Mary McKay, vice provost of interdisciplinary initiatives, and Sean Joe, the Benjamin E. Youngdahl Professor of Social Development, won the grant for their collaborative project “Advancing the Social and Economic Mobility of Black Male Youth and Young Men,” a partnership with the Boys and Girls Club of St. Louis, the Greater St. Louis Foundation and the Fathers and Families Support Center, to support the employment and economic mobility of Black male youth ages 14–25.
The research-practice partnership emerged from HomeGrown StL, a consortium of 120 municipal and community organizations organized by Joe as a response to the killing of Michael Brown in Ferguson in 2014.
“My collaboration with Sean and our partners is a model for what we want to do as an institution, which is to create these vibrant, deep networks of partners that are in this with us in terms of our research and teaching,” McKay said. “We’re excited to make this network a rich resource for other faculty doing related work around young people, their families and the adults who raise them.”

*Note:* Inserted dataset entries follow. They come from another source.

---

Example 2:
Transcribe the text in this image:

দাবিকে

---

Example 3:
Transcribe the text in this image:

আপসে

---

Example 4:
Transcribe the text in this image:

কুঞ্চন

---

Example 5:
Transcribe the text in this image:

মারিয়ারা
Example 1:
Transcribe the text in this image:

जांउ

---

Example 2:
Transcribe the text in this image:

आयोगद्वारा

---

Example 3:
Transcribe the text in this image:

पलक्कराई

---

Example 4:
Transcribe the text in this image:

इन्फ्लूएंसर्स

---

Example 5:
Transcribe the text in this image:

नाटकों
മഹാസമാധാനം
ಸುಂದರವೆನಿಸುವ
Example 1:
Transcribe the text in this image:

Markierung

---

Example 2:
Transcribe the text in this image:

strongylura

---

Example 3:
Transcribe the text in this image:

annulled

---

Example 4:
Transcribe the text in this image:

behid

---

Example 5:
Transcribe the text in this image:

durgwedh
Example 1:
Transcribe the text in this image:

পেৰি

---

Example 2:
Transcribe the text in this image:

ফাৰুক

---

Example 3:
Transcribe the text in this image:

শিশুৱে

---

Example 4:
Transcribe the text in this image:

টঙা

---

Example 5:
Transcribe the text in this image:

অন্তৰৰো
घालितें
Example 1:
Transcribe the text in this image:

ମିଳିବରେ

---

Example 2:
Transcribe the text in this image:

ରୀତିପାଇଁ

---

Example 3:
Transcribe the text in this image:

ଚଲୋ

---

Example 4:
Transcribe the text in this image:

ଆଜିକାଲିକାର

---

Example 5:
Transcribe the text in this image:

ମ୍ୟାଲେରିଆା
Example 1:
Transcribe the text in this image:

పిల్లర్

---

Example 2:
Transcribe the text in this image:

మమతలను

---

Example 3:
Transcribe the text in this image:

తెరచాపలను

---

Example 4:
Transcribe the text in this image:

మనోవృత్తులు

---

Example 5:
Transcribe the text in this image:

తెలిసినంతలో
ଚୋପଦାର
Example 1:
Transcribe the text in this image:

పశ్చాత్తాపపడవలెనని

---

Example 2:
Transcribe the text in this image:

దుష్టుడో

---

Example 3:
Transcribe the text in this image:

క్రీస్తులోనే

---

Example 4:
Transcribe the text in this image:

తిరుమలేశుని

This work is directly tied to the community pillar of the university’s 10-year strategic plan, “Here and Next,” and is the first grant to carry forward the work of the St. Louis Confluence Collaborative for Community-Engaged Research, Teaching and Practice, McKay said.
All Institutional Challenge Grant recipients are eligible to apply for continuation funding of $350,000 to further their success in strengthening partners’ capacities to use research in their practice; enhancing institutional infrastructure to reward community-engaged research; and conducting rigorous research on reducing inequalities in youth outcomes.